How to claim mortgage interest deduction
Step 1: Watch for communications from your lender or manager in early 2022. You don’t have to track the amount of interest you pay; your lender or agent will do this and send you Form 1098. This should arrive in late January or early February, and should also include mortgage insurance premiums and prepaid interest.
Step 2: Do the math. You will need to determine whether the breakdown of your deductions (your mortgage interest charges and any other eligible deductions) will give you more than the standard deduction.
Step 3: Submit your Form 1098 to your tax professional or complete Schedule A of Form 1040 yourself. All reported mortgage interest will be entered on line 8a, any undeclared interest will appear on line 8b and insurance premiums. mortgage will appear on line 8d.
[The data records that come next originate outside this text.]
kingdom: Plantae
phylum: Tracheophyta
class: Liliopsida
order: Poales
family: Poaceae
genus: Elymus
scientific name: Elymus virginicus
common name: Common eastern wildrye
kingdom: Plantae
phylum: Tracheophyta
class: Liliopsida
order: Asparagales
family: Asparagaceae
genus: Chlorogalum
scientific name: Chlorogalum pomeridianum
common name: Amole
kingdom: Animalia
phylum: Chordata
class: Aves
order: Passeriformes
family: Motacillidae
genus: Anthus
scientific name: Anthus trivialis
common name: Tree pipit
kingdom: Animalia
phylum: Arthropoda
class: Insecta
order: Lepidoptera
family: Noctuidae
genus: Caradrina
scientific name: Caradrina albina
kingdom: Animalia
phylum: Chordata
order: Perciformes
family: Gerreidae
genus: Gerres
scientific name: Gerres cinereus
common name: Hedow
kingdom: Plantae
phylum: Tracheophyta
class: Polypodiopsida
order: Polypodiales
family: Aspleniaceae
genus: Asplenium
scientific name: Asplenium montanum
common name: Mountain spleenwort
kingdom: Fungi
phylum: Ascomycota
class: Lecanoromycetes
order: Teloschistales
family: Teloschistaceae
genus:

Benefits of deducting mortgage interest
The main advantage of deducting mortgage interest is that it can reduce the total taxes you pay. Let’s say you paid $ 10,000 in mortgage interest and you are in the 32% tax bracket. You reduce your tax bill by $ 3,200 after subtracting the $ 10,000 deduction from your income.
âThose in the higher tax brackets will benefit the most because they will see larger deductions,â notes Kelly Crane, president and chief investment officer of St. Helena-based Napa Valley Wealth Management, in California.
In fact, lower income taxpayers get fewer benefits overall, says Andrew Latham, certified personal finance advisor and editor at SuperMoney in Santa Ana, California.
âTaxpayers who earn less than $ 100,000 actually only receive 11% of the benefits of this deduction,â Latham said, citing a 2019 Tax Foundation report. “In contrast, taxpayers who earn $ 200,000 or more per year get a larger benefit – 60% of the total savings from deducting mortgage interest.”
Need more information on filing your taxes in 2022? Read the Bankrate guide for the next tax season. If you’re lucky enough to be eligible for a refund, also consider some of the great ways to invest that amount of money to improve your financial well-being.